═════ SUPPLIED INFORMATION ═════

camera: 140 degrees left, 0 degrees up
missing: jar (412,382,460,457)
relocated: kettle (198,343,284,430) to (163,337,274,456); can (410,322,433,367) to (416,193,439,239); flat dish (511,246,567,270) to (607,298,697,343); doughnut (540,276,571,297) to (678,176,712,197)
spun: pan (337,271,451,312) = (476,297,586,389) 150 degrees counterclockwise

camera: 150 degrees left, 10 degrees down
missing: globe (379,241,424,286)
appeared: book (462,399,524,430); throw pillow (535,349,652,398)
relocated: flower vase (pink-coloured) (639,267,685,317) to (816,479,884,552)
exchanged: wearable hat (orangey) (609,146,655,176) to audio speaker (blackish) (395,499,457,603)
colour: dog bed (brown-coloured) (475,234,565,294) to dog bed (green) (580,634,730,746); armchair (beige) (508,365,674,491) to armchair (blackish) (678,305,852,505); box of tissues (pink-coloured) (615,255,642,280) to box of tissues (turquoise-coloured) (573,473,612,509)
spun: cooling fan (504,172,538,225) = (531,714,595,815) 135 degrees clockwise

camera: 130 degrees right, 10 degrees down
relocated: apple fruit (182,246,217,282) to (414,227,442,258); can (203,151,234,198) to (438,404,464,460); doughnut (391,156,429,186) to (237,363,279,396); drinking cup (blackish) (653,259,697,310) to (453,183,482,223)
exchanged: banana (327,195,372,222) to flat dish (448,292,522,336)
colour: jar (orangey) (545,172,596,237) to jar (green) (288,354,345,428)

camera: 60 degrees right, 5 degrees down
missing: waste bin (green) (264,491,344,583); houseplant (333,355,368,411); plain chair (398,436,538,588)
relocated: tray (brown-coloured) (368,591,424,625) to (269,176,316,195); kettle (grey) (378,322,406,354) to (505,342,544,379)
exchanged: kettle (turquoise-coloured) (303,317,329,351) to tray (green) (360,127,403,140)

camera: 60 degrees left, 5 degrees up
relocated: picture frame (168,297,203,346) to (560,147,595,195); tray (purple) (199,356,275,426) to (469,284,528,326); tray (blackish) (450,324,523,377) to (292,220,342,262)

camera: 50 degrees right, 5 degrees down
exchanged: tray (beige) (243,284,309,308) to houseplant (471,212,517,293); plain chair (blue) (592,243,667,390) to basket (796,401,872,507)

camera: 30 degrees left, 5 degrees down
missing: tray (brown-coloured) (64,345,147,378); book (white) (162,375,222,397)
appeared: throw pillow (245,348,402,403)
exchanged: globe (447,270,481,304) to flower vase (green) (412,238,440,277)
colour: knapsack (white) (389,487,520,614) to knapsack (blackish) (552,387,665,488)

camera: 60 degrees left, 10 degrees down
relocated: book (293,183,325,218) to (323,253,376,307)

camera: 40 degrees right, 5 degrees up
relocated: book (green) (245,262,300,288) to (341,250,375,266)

═════

» **PROMPT**: Return all of the lines above exactly, with none omitted.

» **WRITTEN REPLY**:
camera: 140 degrees left, 0 degrees up
missing: jar (412,382,460,457)
relocated: kettle (198,343,284,430) to (163,337,274,456); can (410,322,433,367) to (416,193,439,239); flat dish (511,246,567,270) to (607,298,697,343); doughnut (540,276,571,297) to (678,176,712,197)
spun: pan (337,271,451,312) = (476,297,586,389) 150 degrees counterclockwise

camera: 150 degrees left, 10 degrees down
missing: globe (379,241,424,286)
appeared: book (462,399,524,430); throw pillow (535,349,652,398)
relocated: flower vase (pink-coloured) (639,267,685,317) to (816,479,884,552)
exchanged: wearable hat (orangey) (609,146,655,176) to audio speaker (blackish) (395,499,457,603)
colour: dog bed (brown-coloured) (475,234,565,294) to dog bed (green) (580,634,730,746); armchair (beige) (508,365,674,491) to armchair (blackish) (678,305,852,505); box of tissues (pink-coloured) (615,255,642,280) to box of tissues (turquoise-coloured) (573,473,612,509)
spun: cooling fan (504,172,538,225) = (531,714,595,815) 135 degrees clockwise

camera: 130 degrees right, 10 degrees down
relocated: apple fruit (182,246,217,282) to (414,227,442,258); can (203,151,234,198) to (438,404,464,460); doughnut (391,156,429,186) to (237,363,279,396); drinking cup (blackish) (653,259,697,310) to (453,183,482,223)
exchanged: banana (327,195,372,222) to flat dish (448,292,522,336)
colour: jar (orangey) (545,172,596,237) to jar (green) (288,354,345,428)

camera: 60 degrees right, 5 degrees down
missing: waste bin (green) (264,491,344,583); houseplant (333,355,368,411); plain chair (398,436,538,588)
relocated: tray (brown-coloured) (368,591,424,625) to (269,176,316,195); kettle (grey) (378,322,406,354) to (505,342,544,379)
exchanged: kettle (turquoise-coloured) (303,317,329,351) to tray (green) (360,127,403,140)

camera: 60 degrees left, 5 degrees up
relocated: picture frame (168,297,203,346) to (560,147,595,195); tray (purple) (199,356,275,426) to (469,284,528,326); tray (blackish) (450,324,523,377) to (292,220,342,262)

camera: 50 degrees right, 5 degrees down
exchanged: tray (beige) (243,284,309,308) to houseplant (471,212,517,293); plain chair (blue) (592,243,667,390) to basket (796,401,872,507)

camera: 30 degrees left, 5 degrees down
missing: tray (brown-coloured) (64,345,147,378); book (white) (162,375,222,397)
appeared: throw pillow (245,348,402,403)
exchanged: globe (447,270,481,304) to flower vase (green) (412,238,440,277)
colour: knapsack (white) (389,487,520,614) to knapsack (blackish) (552,387,665,488)

camera: 60 degrees left, 10 degrees down
relocated: book (293,183,325,218) to (323,253,376,307)

camera: 40 degrees right, 5 degrees up
relocated: book (green) (245,262,300,288) to (341,250,375,266)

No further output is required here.